IT downtime for a manufacturer isn't an inconvenience. It's measured in production hours and contract penalties.
When a law firm's server goes down, attorneys lose billable hours. When a manufacturer's systems go down, production lines stop, shift workers can't work, supply chain commitments get missed, and customer penalties may apply. The financial stakes of IT downtime in manufacturing are immediate and quantifiable in a way that most other industries don't experience.

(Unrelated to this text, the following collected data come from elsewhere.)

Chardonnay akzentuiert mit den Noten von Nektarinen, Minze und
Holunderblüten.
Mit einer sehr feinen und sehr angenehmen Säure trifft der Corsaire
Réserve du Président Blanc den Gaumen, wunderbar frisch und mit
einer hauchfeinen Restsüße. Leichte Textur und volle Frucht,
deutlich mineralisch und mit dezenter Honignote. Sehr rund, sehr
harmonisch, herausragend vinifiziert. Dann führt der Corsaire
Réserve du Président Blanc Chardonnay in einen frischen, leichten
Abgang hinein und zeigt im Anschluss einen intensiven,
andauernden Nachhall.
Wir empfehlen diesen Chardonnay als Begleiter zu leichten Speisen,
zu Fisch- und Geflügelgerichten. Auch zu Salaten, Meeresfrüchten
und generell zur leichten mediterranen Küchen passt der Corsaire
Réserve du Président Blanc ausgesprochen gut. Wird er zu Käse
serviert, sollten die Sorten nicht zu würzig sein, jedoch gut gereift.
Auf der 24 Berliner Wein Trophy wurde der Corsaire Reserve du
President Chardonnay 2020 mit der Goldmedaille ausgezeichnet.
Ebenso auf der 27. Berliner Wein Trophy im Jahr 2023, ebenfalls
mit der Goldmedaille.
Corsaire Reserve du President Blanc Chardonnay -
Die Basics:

Manufacturing IT also has a complexity that most IT companies aren't equipped for: the intersection of operational technology (OT) and information technology (IT). Your PLCs, SCADA systems, CNC machinery, and connected production equipment exist on networks that weren't designed for cybersecurity. They run outdated operating systems, can't be patched without vendor involvement, and often can't run endpoint protection software at all. Connecting those systems to your corporate IT network — for ERP integration, remote monitoring, or production data collection — creates risk that requires specialized network architecture to manage safely.
We work at the network layer to isolate OT environments from corporate IT, monitor inter-network traffic, and implement the containment that prevents a ransomware attack on your office network from reaching your production floor — or vice versa.

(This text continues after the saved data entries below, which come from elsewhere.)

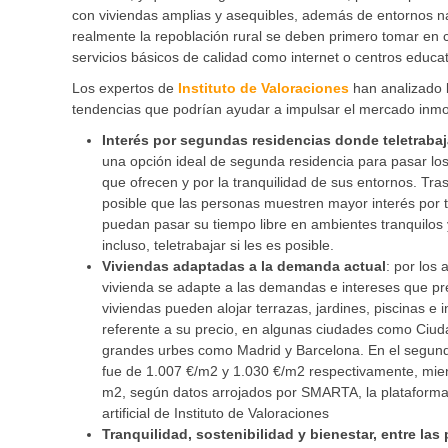
con viviendas amplias y asequibles, además de entornos nat
realmente la repoblación rural se deben primero tomar en 
servicios básicos de calidad como internet o centros educati
Los expertos de
Instituto de Valoraciones
han analizado l
tendencias que podrían ayudar a impulsar el mercado inmobi
Interés por segundas residencias donde teletrabaj
una opción ideal de segunda residencia para pasar los
que ofrecen y por la tranquilidad de sus entornos. Tr
posible que las personas muestren mayor interés por 
puedan pasar su tiempo libre en ambientes tranquilos
incluso, teletrabajar si les es posible.
Viviendas adaptadas a la demanda actual
: por los
vivienda se adapte a las demandas e intereses que p
viviendas pueden alojar terrazas, jardines, piscinas e
referente a su precio, en algunas ciudades como Ciuda
grandes urbes como Madrid y Barcelona. En el segundo
fue de 1.007 €/m2 y 1.030 €/m2 respectivamente, mien
m2, según datos arrojados por SMARTA, la plataforma 
artificial de Instituto de Valoraciones
Tranquilidad, sostenibilidad y bienestar, entre las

Manufacturing is the most-attacked industry
Manufacturing overtook financial services as the most-attacked industry sector in 2022 and has remained there. The reasons are clear: manufacturers hold valuable intellectual property and supply chain data, production downtime creates immediate financial pressure to pay ransom, and OT environments that can't be patched represent a large, exploitable attack surface. Ohio manufacturers — particularly those in the defense supply chain, automotive sector, and precision manufacturing — are frequent targets. We implement layered defenses and tested recovery procedures specifically designed for environments where stopping the production floor is not acceptable.
Multi-site environments need unified management
Many Ohio manufacturers operate multiple facilities — a headquarters office, one or more production facilities, and potentially a warehouse or distribution center. Each site has its own network requirements, its own mix of office and production floor technology, and its own connectivity needs for communicating with the other sites. We design and manage unified IT environments across multiple facilities with consistent security policy, centralized monitoring, and inter-site connectivity that keeps operations coordinated without creating security gaps.